In terms of animal welfare, I've written before that our current Western meat & fish consumption of 100+kg a year makes factory farming inevitable - there's just no other way to get us that much meat. So if you're concerned about animal welfare, eat less meat.
And in terms of the environment, we get the same thing. Mixed farms with several kinds of crops and several kinds of animals are more productive, and productive for centuries, than farms with just one kind of thing on them; and if we have the animals, sometimes we'll have more than the land can handle, and have to kill them - may as well eat 'em. But again that kind of mixed farm can't give us 100+kg of meat each a year.

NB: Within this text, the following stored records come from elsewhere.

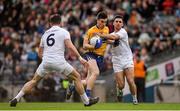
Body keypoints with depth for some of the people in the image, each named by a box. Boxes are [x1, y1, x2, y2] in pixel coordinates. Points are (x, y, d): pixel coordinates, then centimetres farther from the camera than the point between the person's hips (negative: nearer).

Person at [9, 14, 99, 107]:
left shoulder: (45, 34, 20)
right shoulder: (64, 32, 6)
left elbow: (40, 53, 23)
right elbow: (70, 46, -10)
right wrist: (80, 57, -9)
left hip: (45, 61, 4)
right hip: (59, 61, -4)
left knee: (34, 81, 18)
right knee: (77, 77, 12)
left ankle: (16, 99, 9)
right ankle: (86, 101, 14)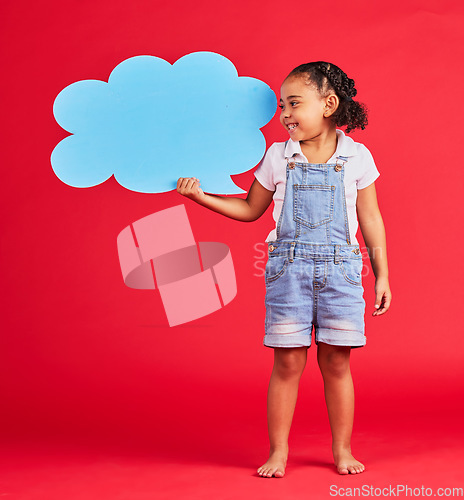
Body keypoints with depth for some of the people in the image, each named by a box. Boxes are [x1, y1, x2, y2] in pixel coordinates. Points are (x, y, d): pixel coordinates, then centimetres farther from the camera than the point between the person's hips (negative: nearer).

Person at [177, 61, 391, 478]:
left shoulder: (357, 157, 2)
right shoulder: (278, 157, 4)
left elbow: (371, 221, 8)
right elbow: (251, 209, 15)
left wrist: (381, 275, 7)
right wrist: (202, 196, 4)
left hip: (340, 268, 0)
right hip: (288, 267, 1)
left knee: (336, 363, 5)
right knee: (287, 363, 2)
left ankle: (343, 450, 19)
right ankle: (278, 452, 14)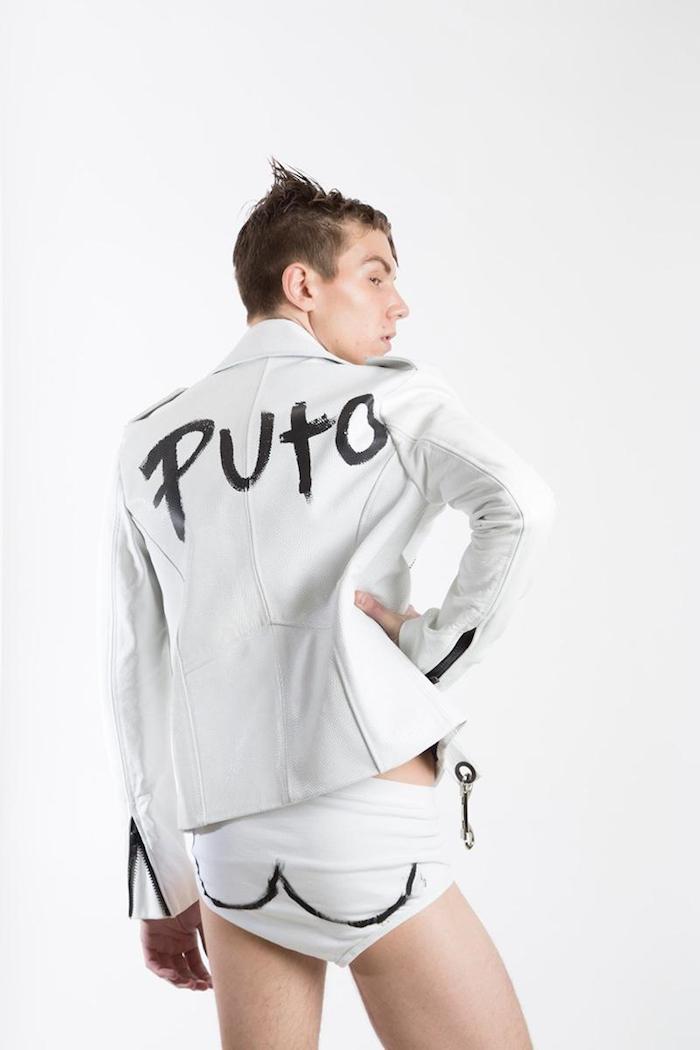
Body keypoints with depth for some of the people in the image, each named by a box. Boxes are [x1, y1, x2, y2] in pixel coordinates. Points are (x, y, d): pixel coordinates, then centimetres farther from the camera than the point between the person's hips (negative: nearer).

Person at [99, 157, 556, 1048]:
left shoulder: (151, 441, 15)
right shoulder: (393, 395, 4)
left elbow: (136, 671, 13)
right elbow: (520, 506, -16)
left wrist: (160, 883, 17)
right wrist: (433, 649, -6)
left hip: (225, 835, 5)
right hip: (363, 813, -5)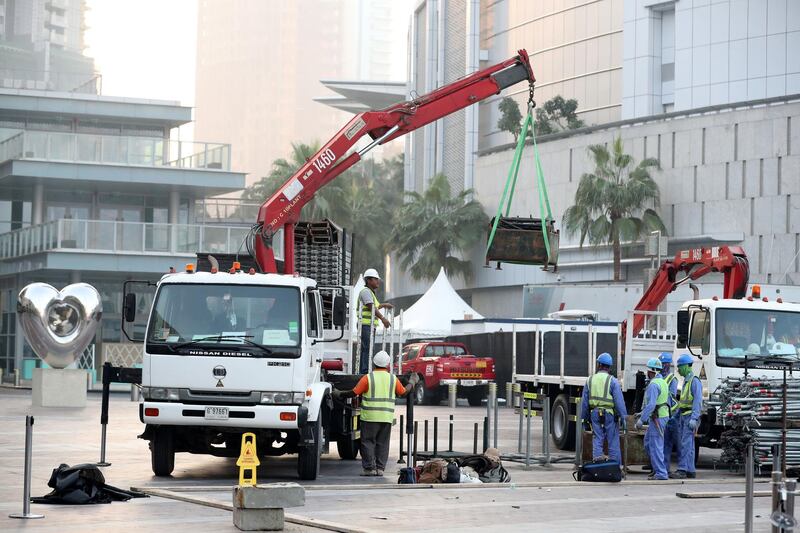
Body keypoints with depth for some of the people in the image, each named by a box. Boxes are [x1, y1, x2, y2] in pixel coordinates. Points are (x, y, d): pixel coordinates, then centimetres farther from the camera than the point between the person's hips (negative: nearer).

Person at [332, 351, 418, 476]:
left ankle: (370, 468, -1)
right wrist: (412, 382, 35)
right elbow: (403, 392, 16)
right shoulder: (393, 379, 4)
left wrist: (340, 394, 10)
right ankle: (380, 468, 6)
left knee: (368, 442, 3)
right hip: (387, 417, 3)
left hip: (370, 416, -3)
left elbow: (354, 393, -6)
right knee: (382, 443, 8)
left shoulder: (368, 378, -5)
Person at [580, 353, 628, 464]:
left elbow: (584, 401, 10)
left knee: (597, 440, 6)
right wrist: (623, 417, -5)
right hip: (609, 414, -3)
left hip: (594, 414, 3)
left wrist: (585, 418, 18)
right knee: (613, 442, 2)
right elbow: (619, 401, -9)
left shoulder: (590, 380, 6)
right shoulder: (612, 381, -6)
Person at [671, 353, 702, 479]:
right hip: (683, 416, 10)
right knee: (683, 444, 9)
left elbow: (697, 401, -18)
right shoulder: (685, 381, 19)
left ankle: (682, 470, -18)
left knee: (686, 444, -14)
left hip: (690, 416, -10)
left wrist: (694, 418, -25)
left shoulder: (694, 381, -11)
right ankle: (690, 471, 13)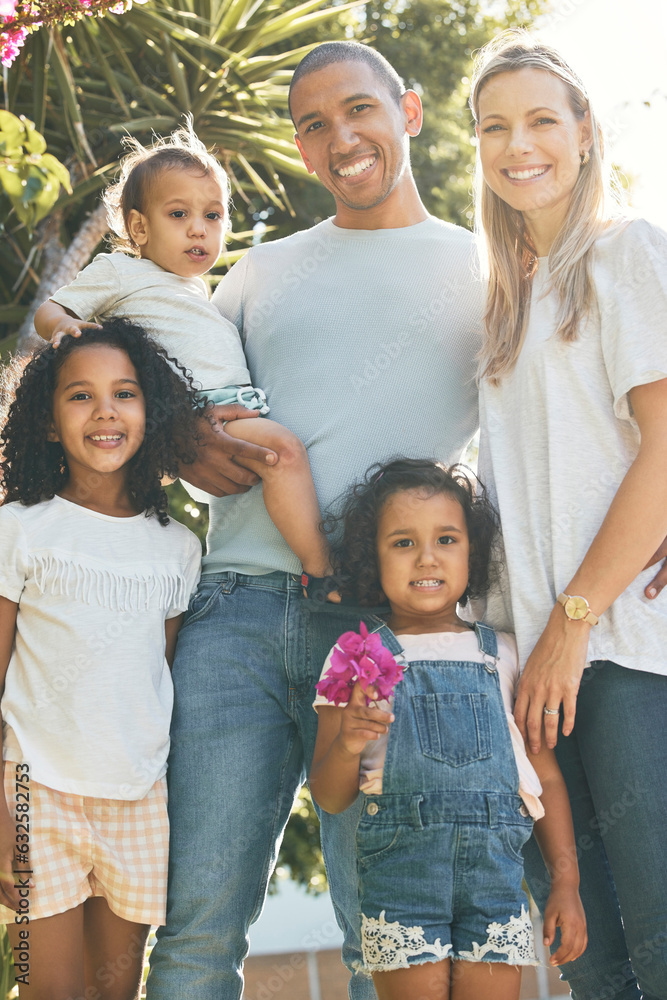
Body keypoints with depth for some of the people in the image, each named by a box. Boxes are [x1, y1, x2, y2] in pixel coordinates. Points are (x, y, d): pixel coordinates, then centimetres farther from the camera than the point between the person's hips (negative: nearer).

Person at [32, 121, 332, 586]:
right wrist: (63, 326, -15)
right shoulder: (119, 272, 8)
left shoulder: (197, 288, 30)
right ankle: (323, 568, -26)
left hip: (238, 403, 9)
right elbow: (47, 312, 6)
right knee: (283, 449, -27)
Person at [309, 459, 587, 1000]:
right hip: (400, 869, -1)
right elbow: (330, 798, 6)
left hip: (495, 868, 2)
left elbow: (546, 775, 13)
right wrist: (347, 743, -15)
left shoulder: (502, 653, 11)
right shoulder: (356, 660, 6)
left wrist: (566, 880, 7)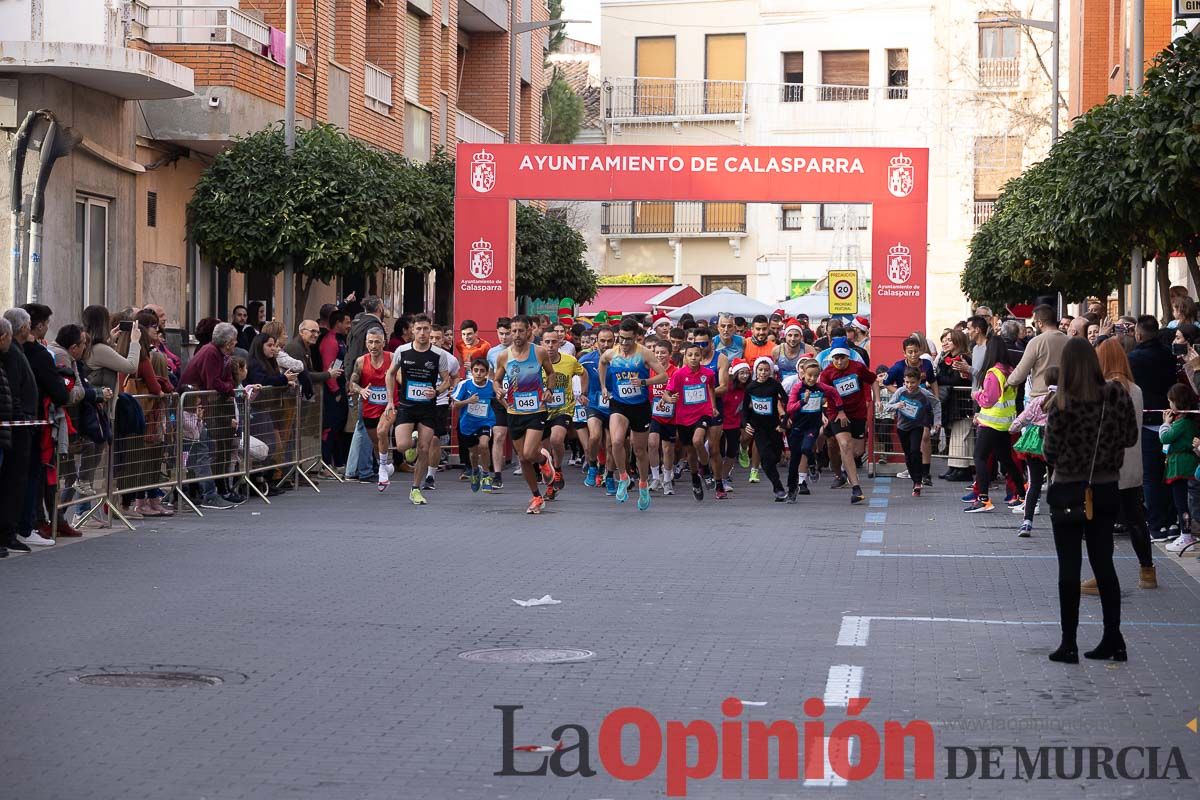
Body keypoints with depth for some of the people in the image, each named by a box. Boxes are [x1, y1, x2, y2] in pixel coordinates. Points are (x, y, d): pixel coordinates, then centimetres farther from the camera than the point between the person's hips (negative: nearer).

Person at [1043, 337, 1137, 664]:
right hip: (1106, 490, 4)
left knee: (1069, 569, 3)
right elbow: (1131, 438, 4)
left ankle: (1069, 644, 5)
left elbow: (1051, 453, -11)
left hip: (1069, 493, -4)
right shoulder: (1117, 395, -6)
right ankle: (1113, 640, 16)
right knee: (1104, 564, 13)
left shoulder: (1063, 404, -16)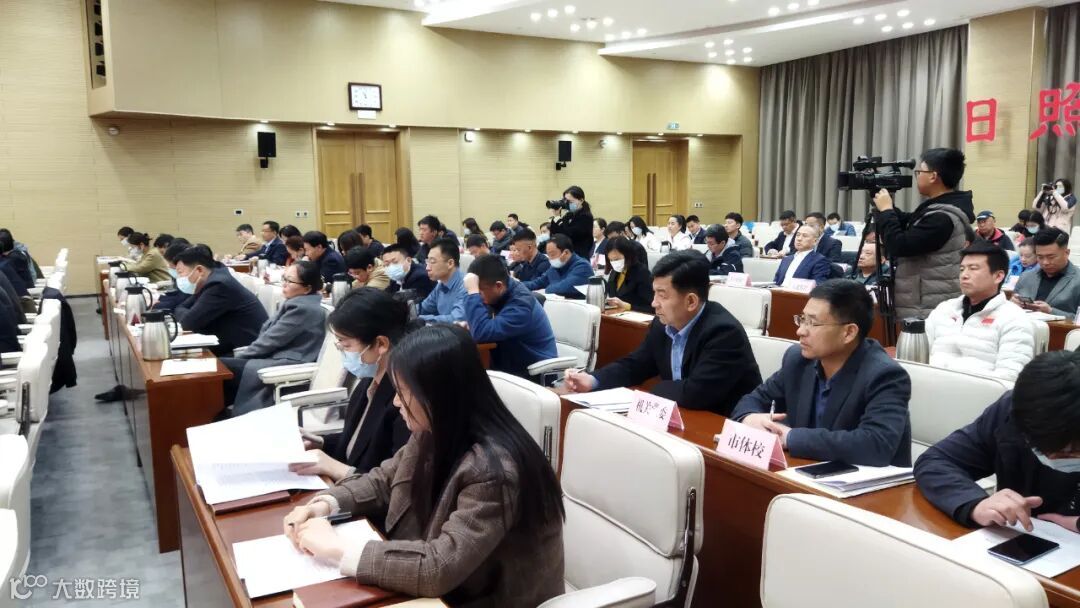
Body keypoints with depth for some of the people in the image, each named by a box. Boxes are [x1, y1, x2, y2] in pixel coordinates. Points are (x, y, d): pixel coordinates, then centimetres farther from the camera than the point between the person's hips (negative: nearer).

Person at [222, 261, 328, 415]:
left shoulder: (302, 308, -18)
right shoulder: (298, 302, 15)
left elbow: (271, 339, -16)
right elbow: (268, 334, 18)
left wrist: (240, 354, -5)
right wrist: (246, 349, 5)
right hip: (279, 357, 11)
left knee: (221, 368, -14)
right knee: (222, 364, 0)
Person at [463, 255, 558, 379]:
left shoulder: (520, 303, -25)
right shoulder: (498, 294, 1)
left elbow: (482, 333, -34)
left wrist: (473, 292, -30)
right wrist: (470, 325, -10)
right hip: (508, 367, 8)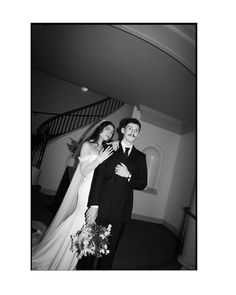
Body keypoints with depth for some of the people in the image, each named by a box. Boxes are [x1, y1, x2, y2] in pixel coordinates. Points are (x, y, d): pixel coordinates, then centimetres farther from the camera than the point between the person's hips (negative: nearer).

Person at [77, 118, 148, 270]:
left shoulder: (140, 157, 7)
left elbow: (142, 184, 6)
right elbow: (98, 177, -8)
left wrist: (128, 176, -13)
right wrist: (93, 206, -14)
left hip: (121, 212, 2)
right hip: (101, 209, -1)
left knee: (110, 249, 16)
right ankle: (83, 268, 37)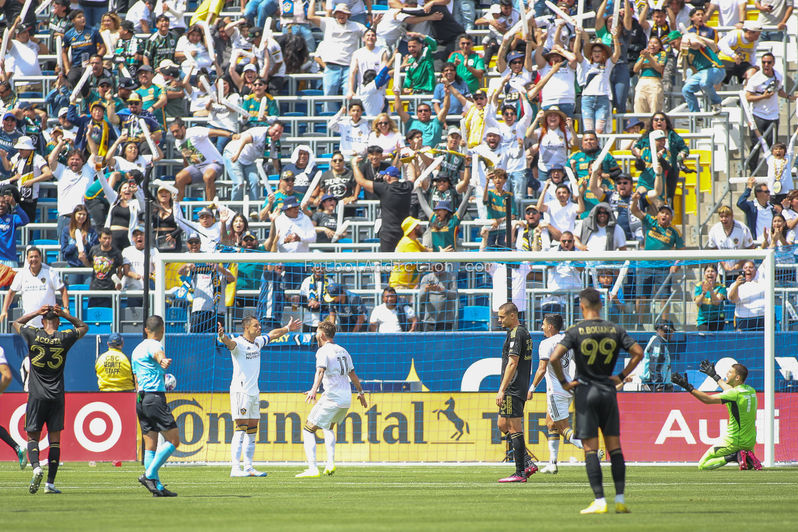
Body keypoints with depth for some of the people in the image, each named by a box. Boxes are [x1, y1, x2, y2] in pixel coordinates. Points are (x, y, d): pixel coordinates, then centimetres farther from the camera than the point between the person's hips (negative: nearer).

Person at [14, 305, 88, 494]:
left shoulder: (33, 335, -5)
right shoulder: (64, 338, -3)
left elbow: (16, 323, 16)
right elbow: (83, 327, 17)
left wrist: (36, 312, 11)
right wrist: (65, 315, 7)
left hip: (36, 395, -1)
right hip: (57, 396, 1)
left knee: (33, 436, 7)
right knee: (55, 439, 6)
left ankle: (36, 467, -21)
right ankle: (50, 483, 2)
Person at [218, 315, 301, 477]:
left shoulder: (258, 342, 12)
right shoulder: (239, 343, -12)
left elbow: (273, 334, 31)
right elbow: (231, 343, -35)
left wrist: (287, 328, 44)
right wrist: (223, 337, -57)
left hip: (254, 392, 8)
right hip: (240, 390, -8)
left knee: (252, 432, 9)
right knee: (240, 430, -12)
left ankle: (248, 467, 13)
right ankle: (235, 468, -14)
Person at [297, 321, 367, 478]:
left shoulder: (323, 351, -7)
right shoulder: (343, 351, 17)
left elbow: (321, 371, -25)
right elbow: (352, 374, 28)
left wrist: (314, 389, -40)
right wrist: (360, 393, 41)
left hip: (332, 398, -8)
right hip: (347, 399, 8)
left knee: (308, 430, -1)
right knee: (328, 427, 31)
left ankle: (312, 468, -15)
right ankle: (330, 463, 15)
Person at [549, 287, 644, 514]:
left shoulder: (576, 331, -6)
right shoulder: (615, 330, 2)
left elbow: (554, 357, -17)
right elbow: (638, 352, 0)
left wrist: (563, 382, -4)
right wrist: (622, 376, 8)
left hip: (585, 393, -3)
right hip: (608, 391, 3)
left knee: (591, 450, -2)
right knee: (614, 448, 8)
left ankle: (599, 501, -8)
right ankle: (620, 499, 4)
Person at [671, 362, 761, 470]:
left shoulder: (735, 394, -20)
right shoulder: (751, 391, 4)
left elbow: (707, 399, -21)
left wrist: (688, 387, -17)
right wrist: (715, 376, 34)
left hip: (733, 442, -7)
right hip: (750, 442, 7)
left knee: (702, 465, 4)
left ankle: (734, 456, -13)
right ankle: (748, 458, 0)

It's easy to make similar arguments about fishing. Fish-farming doesn't get us out of it since about a third of all wild-caught fish are used as food for farmed fish, so we can't have fish-farming without overfishing the wild ones.
So I concluded that 0-20kg of meat and fish a year is about right, an amount that lets us have mixed farms which are sustainable, and which gives a decent life to animals. And coincidentally, that's about the amount doctors tell us we need for health - about half a pound, a quarter kilogram, weekly. And of course that makes perfect sense, that the proportion which works best for the Earth works best for our bodies, too.
That's the intellectual rationalisation bit, the ethics. The gut feeling is a bit different.
Over the last few years my woman and I have reduced our meat and fish consumption, in the first year it was 48kg each, in the second 24kg, in the third 18kg, in the fourth 12kg - maybe a bit less this time. I find I'm gradually losing my taste for meat. If I have a big chunk it doesn't settle well in my stomach, sometimes when cutting meat in bulk (I'm a chef, so I have to) I feel a slight revulsion.
I've not discussed this with my woman recently, but she might feel the same - when I've offered her meat meals spare from my catering, she's often refused.
It's a funny thing. I guess it's really about what you're accustomed to. We've changed our customs.
GWAG, thanks for your insightful comment. I think your philosophy is a good one. For myself, I hope that cutting down on meat will mean that I will eventually crave it less and less. I may never officially go back to being a vegetarian, but I think your guidelines of 0-20kg per year sound right.